*REQUIRED WORK*:
Would you print every entry below exactly as written, omitting the images?

[Collection entries]
= = = = =
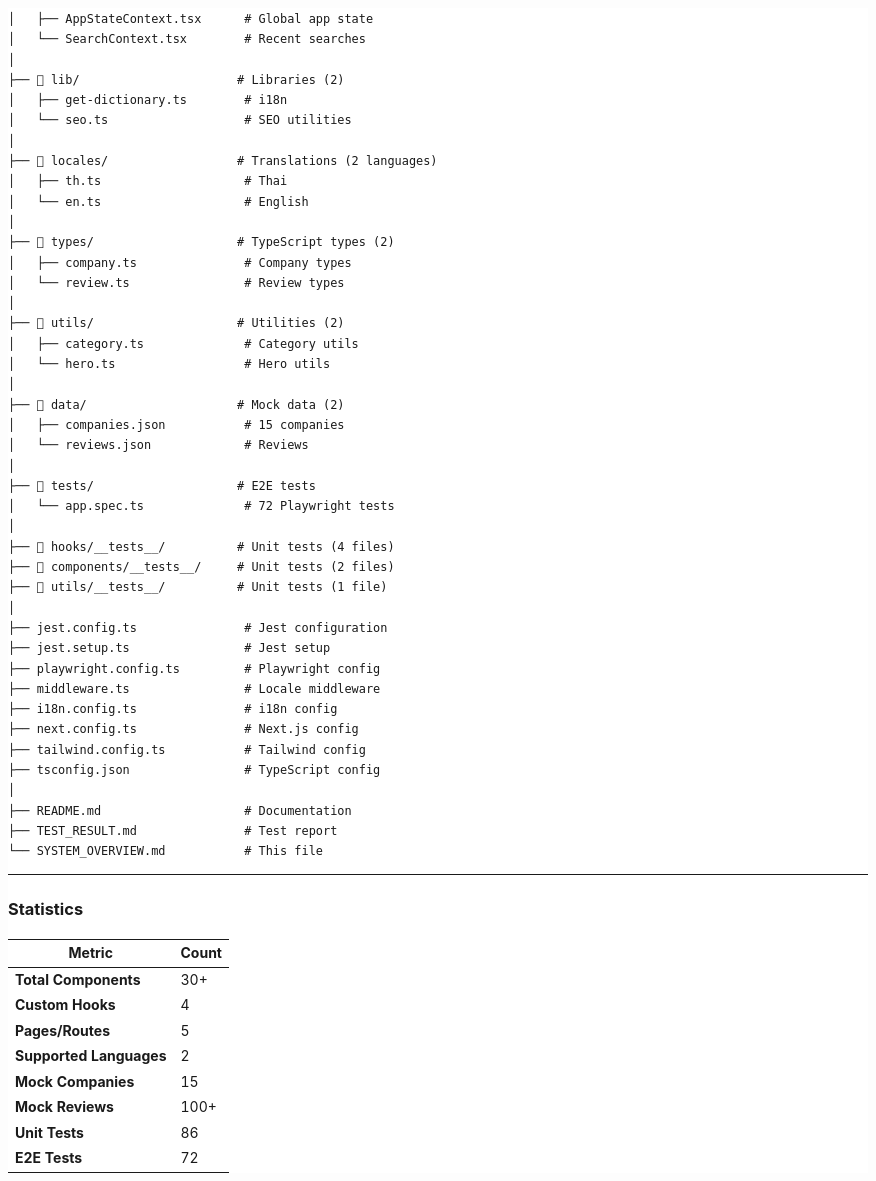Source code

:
 ```
│   ├── AppStateContext.tsx      # Global app state
│   └── SearchContext.tsx        # Recent searches
│
├── 📁 lib/                      # Libraries (2)
│   ├── get-dictionary.ts        # i18n
│   └── seo.ts                   # SEO utilities
│
├── 📁 locales/                  # Translations (2 languages)
│   ├── th.ts                    # Thai
│   └── en.ts                    # English
│
├── 📁 types/                    # TypeScript types (2)
│   ├── company.ts               # Company types
│   └── review.ts                # Review types
│
├── 📁 utils/                    # Utilities (2)
│   ├── category.ts              # Category utils
│   └── hero.ts                  # Hero utils
│
├── 📁 data/                     # Mock data (2)
│   ├── companies.json           # 15 companies
│   └── reviews.json             # Reviews
│
├── 📁 tests/                    # E2E tests
│   └── app.spec.ts              # 72 Playwright tests
│
├── 📁 hooks/__tests__/          # Unit tests (4 files)
├── 📁 components/__tests__/     # Unit tests (2 files)
├── 📁 utils/__tests__/          # Unit tests (1 file)
│
├── jest.config.ts               # Jest configuration
├── jest.setup.ts                # Jest setup
├── playwright.config.ts         # Playwright config
├── middleware.ts                # Locale middleware
├── i18n.config.ts               # i18n config
├── next.config.ts               # Next.js config
├── tailwind.config.ts           # Tailwind config
├── tsconfig.json                # TypeScript config
│
├── README.md                    # Documentation
├── TEST_RESULT.md               # Test report
└── SYSTEM_OVERVIEW.md           # This file
```

---

### Statistics

| Metric | Count |
|--------|-------|
| **Total Components** | 30+ |
| **Custom Hooks** | 4 |
| **Pages/Routes** | 5 |
| **Supported Languages** | 2 |
| **Mock Companies** | 15 |
| **Mock Reviews** | 100+ |
| **Unit Tests** | 86 |
| **E2E Tests** | 72 |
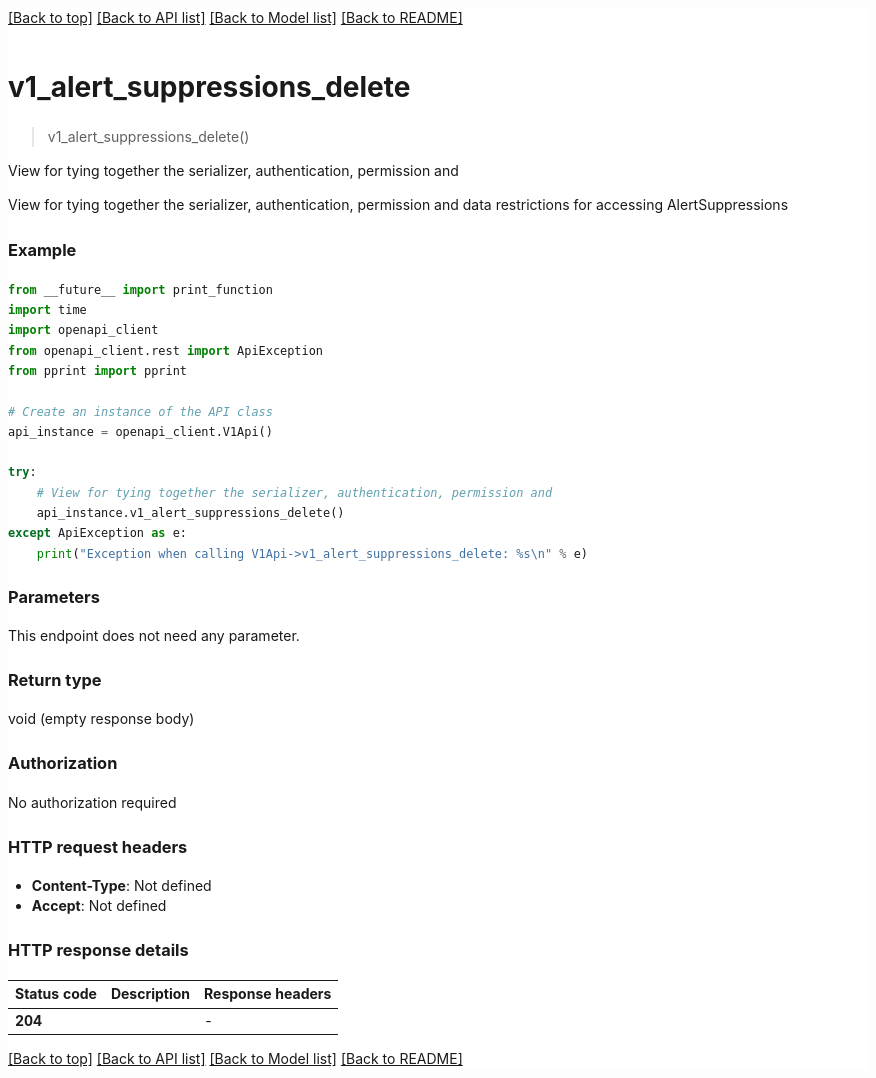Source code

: [[Back to top]](#) [[Back to API list]](../README.md#documentation-for-api-endpoints) [[Back to Model list]](../README.md#documentation-for-models) [[Back to README]](../README.md)

# **v1_alert_suppressions_delete**
> v1_alert_suppressions_delete()

View for tying together the serializer, authentication, permission and

View for tying together the serializer, authentication, permission and data restrictions for accessing AlertSuppressions

### Example

```python
from __future__ import print_function
import time
import openapi_client
from openapi_client.rest import ApiException
from pprint import pprint

# Create an instance of the API class
api_instance = openapi_client.V1Api()

try:
    # View for tying together the serializer, authentication, permission and
    api_instance.v1_alert_suppressions_delete()
except ApiException as e:
    print("Exception when calling V1Api->v1_alert_suppressions_delete: %s\n" % e)
```

### Parameters
This endpoint does not need any parameter.

### Return type

void (empty response body)

### Authorization

No authorization required

### HTTP request headers

 - **Content-Type**: Not defined
 - **Accept**: Not defined

### HTTP response details
| Status code | Description | Response headers |
|-------------|-------------|------------------|
**204** |  |  -  |

[[Back to top]](#) [[Back to API list]](../README.md#documentation-for-api-endpoints) [[Back to Model list]](../README.md#documentation-for-models) [[Back to README]](../README.md)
= = = = =
*EXERCISE ANSWER*:
Source code

:
 ```
│   ├── AppStateContext.tsx      # Global app state
│   └── SearchContext.tsx        # Recent searches
│
├── 📁 lib/                      # Libraries (2)
│   ├── get-dictionary.ts        # i18n
│   └── seo.ts                   # SEO utilities
│
├── 📁 locales/                  # Translations (2 languages)
│   ├── th.ts                    # Thai
│   └── en.ts                    # English
│
├── 📁 types/                    # TypeScript types (2)
│   ├── company.ts               # Company types
│   └── review.ts                # Review types
│
├── 📁 utils/                    # Utilities (2)
│   ├── category.ts              # Category utils
│   └── hero.ts                  # Hero utils
│
├── 📁 data/                     # Mock data (2)
│   ├── companies.json           # 15 companies
│   └── reviews.json             # Reviews
│
├── 📁 tests/                    # E2E tests
│   └── app.spec.ts              # 72 Playwright tests
│
├── 📁 hooks/__tests__/          # Unit tests (4 files)
├── 📁 components/__tests__/     # Unit tests (2 files)
├── 📁 utils/__tests__/          # Unit tests (1 file)
│
├── jest.config.ts               # Jest configuration
├── jest.setup.ts                # Jest setup
├── playwright.config.ts         # Playwright config
├── middleware.ts                # Locale middleware
├── i18n.config.ts               # i18n config
├── next.config.ts               # Next.js config
├── tailwind.config.ts           # Tailwind config
├── tsconfig.json                # TypeScript config
│
├── README.md                    # Documentation
├── TEST_RESULT.md               # Test report
└── SYSTEM_OVERVIEW.md           # This file
```

---

### Statistics

| Metric | Count |
|--------|-------|
| **Total Components** | 30+ |
| **Custom Hooks** | 4 |
| **Pages/Routes** | 5 |
| **Supported Languages** | 2 |
| **Mock Companies** | 15 |
| **Mock Reviews** | 100+ |
| **Unit Tests** | 86 |
| **E2E Tests** | 72 |
Source code

: [[Back to top]](#) [[Back to API list]](../README.md#documentation-for-api-endpoints) [[Back to Model list]](../README.md#documentation-for-models) [[Back to README]](../README.md)

# **v1_alert_suppressions_delete**
> v1_alert_suppressions_delete()

View for tying together the serializer, authentication, permission and

View for tying together the serializer, authentication, permission and data restrictions for accessing AlertSuppressions

### Example

```python
from __future__ import print_function
import time
import openapi_client
from openapi_client.rest import ApiException
from pprint import pprint

# Create an instance of the API class
api_instance = openapi_client.V1Api()

try:
    # View for tying together the serializer, authentication, permission and
    api_instance.v1_alert_suppressions_delete()
except ApiException as e:
    print("Exception when calling V1Api->v1_alert_suppressions_delete: %s\n" % e)
```

### Parameters
This endpoint does not need any parameter.

### Return type

void (empty response body)

### Authorization

No authorization required

### HTTP request headers

 - **Content-Type**: Not defined
 - **Accept**: Not defined

### HTTP response details
| Status code | Description | Response headers |
|-------------|-------------|------------------|
**204** |  |  -  |

[[Back to top]](#) [[Back to API list]](../README.md#documentation-for-api-endpoints) [[Back to Model list]](../README.md#documentation-for-models) [[Back to README]](../README.md)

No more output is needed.